What is a Vegan diet? I often confuse the terms vegan and vegetarian v paleo etc. That’s why I wanted to shed some light on the vegan lifestyle and also provide y’all with two delicious vegan recipes.
Picture from The Health Site.
What is the Vegan diet?
Be it ethical, environmental, or just a dietary decision, there are far more vegans out there than years prior. In fact, the Vegetarian Times study indicates that 7.3 million US adults are vegan. WOW!!!
What does being a vegan entail?
This means one removes all forms of animal cruelty and exploitation from their lives – be it clothing or food or any other product.
From the food perspective, this includes removing meat, fish and poultry. Even more specifically it includes eggs, honey, dairy, and the like from ones diet. There are actually a ton of varieties of vegan diets out there such as the raw food vegan diet or the whole food vegan diet.
What can they eat? PLANTS. Lots of them! Including fruits, vegetables, herbs and spices, beans, soy based protein like tofu, and grains, etc. I actually LOVE this cheat sheet by Vegans for Dummies that spells it out for newbie vegans.
Per Healthline, the Vegan diet has a lot of benefits such as
- Weight loss
- Linked to a lower risk of health disease
- Lowers blood sugar
- Improves kidney function
I think it is also REALLY important to note that a diet based exclusively on plant foods may leave one open to nutrient deficiencies such as essential fatty acids, vitamin B12, iron, calcium, iodine or zinc.

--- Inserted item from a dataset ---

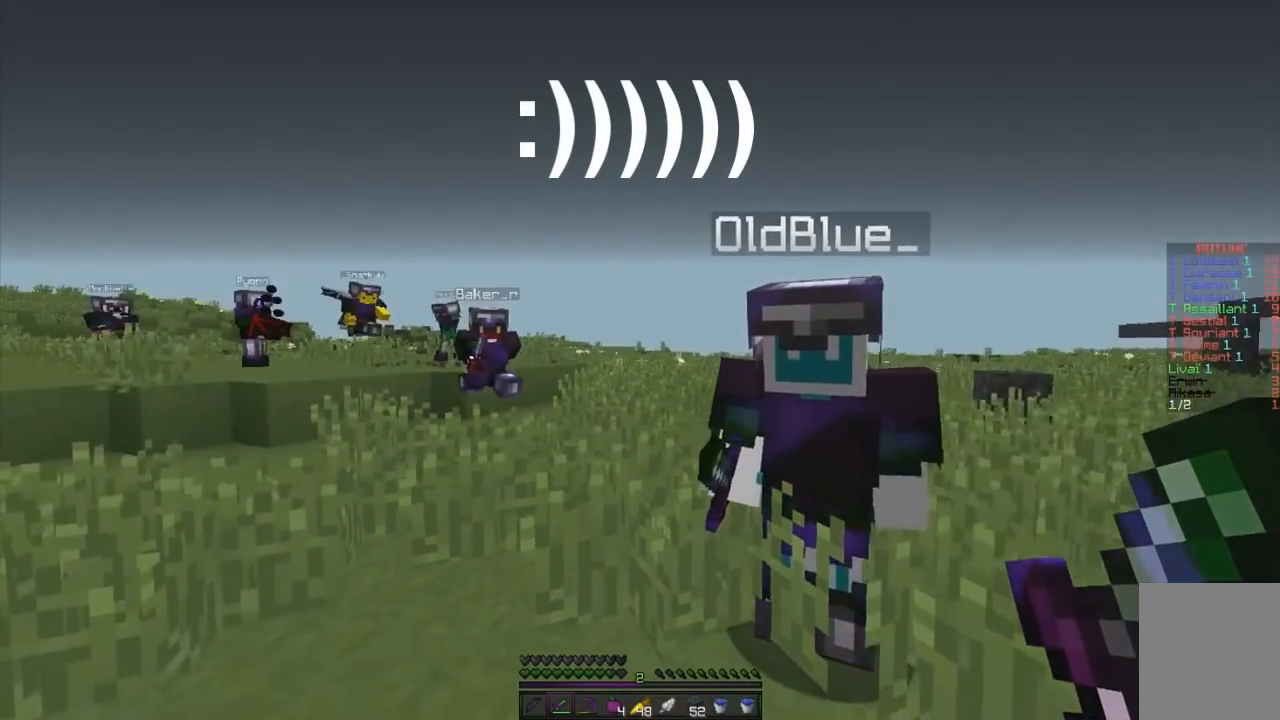
{"keys": ["z"], "mouse": [], "events": [[350, "z", "down"], [450, "d", "up"]]}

Therefore it is always best to speak with a doctor when drastically changing your diet.
Sounds interesting! Want to try it out?
Lucky for you, Samira Njoya of @onemodernmomma, provided us with 2 vegan recipes for you to try out.

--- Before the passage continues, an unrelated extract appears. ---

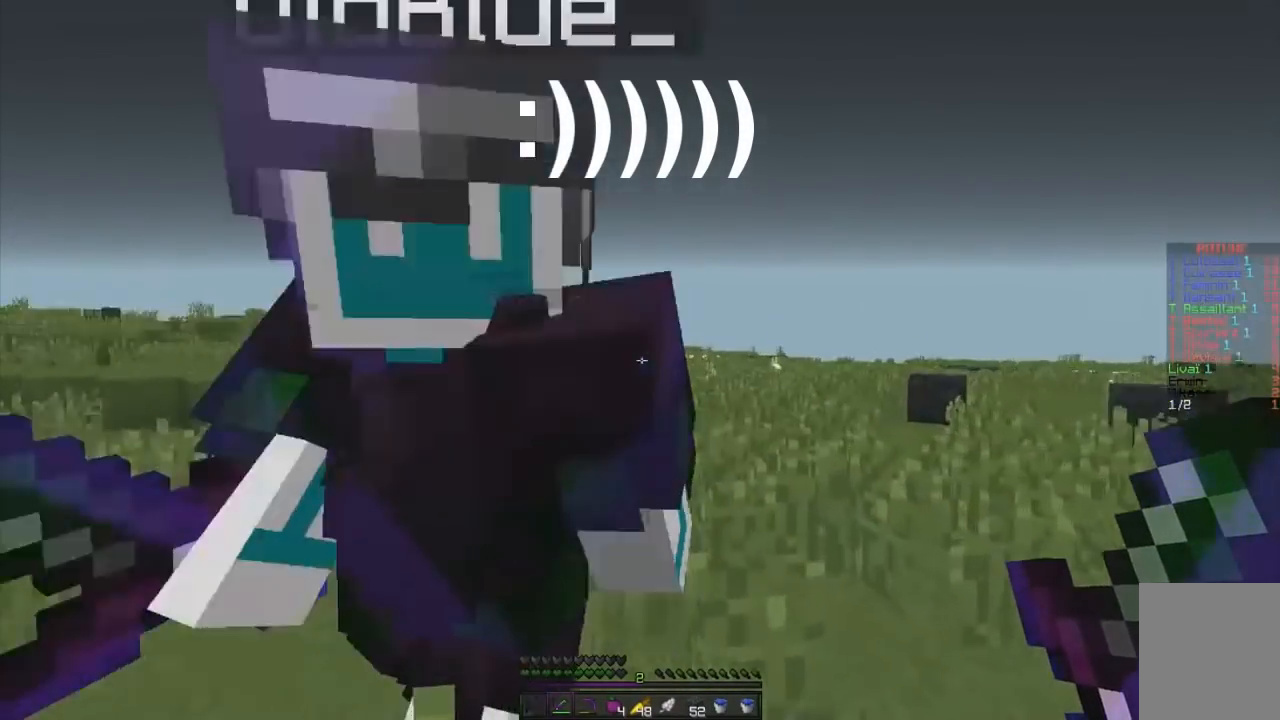
{"keys": ["q", "s"], "mouse": [], "events": [[184, "q", "down"], [201, "z", "up"], [284, "s", "down"]]}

VEGGIE TOFU SCRAMBLE served with Basmati Rice
1 cup uncooked, organic basmati rice
½ tsp of oil of your choice (I used Organic Evoo)
½ tsp of salt
½ tsp onion powder
½ tsp garlic powder
2 cups frozen broccoli florets
1 medium red bell pepper
1 medium green bell pepper
1 tsp bragg’s aminos
¼ tsp red curry paste
4 oz Nasoya Organic extra firm tofu
Vegan Dessert – 5 Ingredient, raw chocolate
peanut butter chewy bars
*This recipe is gluten-free, vegan, dairy free and 100% raw
Prep time: 5 mins Cook time: 30 mins Caloric value: 100 calories per bar
3 cups of rolled oats
1 ½ cup semi-sweet chocolate chips (make sure it’s vegan!)
1 cup raw, natural peanut butter
½ cup organic agave (can also use maple syrup)
¼ cup extra-virgin, organic Coconut oil.
Cookie shape cutters (optional)
Instructions:
Place sufficient parchment paper on an 8 x 8 in baking dish and place aside.
Add rolled oats in a large mixing bowl (this will serve as the dry ingredient)
For wet ingredients:
Combine all remaining ingredients in a microwave safe bowl.
Heat the ingredients on high for about 30-45 seconds.
Remove bowl from microwave and whish everything together until well blended.
Pour the chocolate-peanut butter mix over the oats and mix until all is combined.
Pour everything into the baking dish and refrigerate until firm (at lean 1 hour)
Once hardened, remove from fridge and cut into bars (can be square or rectangular.. or you can get fancy and make other unique shapes using shape cutters)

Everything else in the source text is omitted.